#### Instructions to follow:
From the entries below, copy out all lines holding "control".

[Materials provided — start]

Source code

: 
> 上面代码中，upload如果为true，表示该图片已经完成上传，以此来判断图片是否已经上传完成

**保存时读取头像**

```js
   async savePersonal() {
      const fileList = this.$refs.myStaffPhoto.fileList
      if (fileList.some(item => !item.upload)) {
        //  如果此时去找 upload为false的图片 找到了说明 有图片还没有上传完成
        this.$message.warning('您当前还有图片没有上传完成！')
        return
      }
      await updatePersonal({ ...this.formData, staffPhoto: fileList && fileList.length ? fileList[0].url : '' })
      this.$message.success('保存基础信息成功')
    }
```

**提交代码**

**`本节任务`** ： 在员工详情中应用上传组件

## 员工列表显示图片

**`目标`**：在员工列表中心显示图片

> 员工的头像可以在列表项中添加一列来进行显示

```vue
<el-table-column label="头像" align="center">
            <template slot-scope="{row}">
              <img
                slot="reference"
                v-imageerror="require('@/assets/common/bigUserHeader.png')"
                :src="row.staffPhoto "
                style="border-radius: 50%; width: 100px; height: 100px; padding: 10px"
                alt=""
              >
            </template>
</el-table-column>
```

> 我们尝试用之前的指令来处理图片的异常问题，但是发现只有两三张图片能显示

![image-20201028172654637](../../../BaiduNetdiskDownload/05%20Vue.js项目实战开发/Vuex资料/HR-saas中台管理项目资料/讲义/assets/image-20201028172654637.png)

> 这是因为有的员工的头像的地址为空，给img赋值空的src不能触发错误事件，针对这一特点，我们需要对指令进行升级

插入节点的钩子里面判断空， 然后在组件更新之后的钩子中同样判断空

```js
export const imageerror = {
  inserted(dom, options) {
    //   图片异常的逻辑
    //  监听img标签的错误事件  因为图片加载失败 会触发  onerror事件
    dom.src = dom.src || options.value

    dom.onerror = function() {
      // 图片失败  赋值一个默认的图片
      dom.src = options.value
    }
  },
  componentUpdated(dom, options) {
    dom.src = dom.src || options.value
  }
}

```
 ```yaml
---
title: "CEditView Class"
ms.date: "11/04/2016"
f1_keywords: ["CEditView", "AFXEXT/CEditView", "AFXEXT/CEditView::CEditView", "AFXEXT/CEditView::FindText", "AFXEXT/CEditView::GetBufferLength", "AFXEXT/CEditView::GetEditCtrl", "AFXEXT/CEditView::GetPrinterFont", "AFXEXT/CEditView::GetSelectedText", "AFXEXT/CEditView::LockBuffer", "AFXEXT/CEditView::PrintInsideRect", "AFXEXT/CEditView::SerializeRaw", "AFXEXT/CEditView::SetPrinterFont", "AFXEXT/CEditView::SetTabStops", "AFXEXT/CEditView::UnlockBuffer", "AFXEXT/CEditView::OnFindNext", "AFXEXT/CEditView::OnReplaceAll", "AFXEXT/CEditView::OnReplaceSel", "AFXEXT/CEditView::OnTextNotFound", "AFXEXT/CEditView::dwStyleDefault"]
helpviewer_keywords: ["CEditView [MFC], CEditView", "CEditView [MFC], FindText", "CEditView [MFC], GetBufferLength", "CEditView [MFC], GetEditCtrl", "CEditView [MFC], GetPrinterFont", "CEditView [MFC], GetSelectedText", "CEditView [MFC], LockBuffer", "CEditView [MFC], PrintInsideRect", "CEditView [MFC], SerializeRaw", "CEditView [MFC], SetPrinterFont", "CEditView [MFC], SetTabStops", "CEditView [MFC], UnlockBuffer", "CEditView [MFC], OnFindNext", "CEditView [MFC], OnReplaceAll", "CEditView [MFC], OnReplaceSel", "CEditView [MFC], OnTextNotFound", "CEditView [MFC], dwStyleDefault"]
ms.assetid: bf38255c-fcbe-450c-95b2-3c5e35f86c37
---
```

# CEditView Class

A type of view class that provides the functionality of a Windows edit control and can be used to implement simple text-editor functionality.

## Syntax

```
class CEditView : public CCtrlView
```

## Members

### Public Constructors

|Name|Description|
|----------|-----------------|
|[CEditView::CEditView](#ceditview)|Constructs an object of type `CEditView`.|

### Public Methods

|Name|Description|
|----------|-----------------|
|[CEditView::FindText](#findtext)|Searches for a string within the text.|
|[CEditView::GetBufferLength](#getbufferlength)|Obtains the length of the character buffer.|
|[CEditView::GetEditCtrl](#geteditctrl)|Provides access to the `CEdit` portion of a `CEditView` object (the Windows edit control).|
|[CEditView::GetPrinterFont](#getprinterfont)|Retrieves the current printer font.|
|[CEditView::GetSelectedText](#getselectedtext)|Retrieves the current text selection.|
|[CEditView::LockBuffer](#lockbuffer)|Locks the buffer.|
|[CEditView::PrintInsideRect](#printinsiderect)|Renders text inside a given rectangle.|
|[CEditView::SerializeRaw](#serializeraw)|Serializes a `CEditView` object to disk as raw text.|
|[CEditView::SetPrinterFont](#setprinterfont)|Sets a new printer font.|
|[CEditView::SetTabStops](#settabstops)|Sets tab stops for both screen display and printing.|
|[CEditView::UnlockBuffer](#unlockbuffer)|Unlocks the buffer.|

[Materials provided — finish]

#### Answer box:
A type of view class that provides the functionality of a Windows edit control and can be used to implement simple text-editor functionality.
|[CEditView::GetEditCtrl](#geteditctrl)|Provides access to the `CEdit` portion of a `CEditView` object (the Windows edit control).|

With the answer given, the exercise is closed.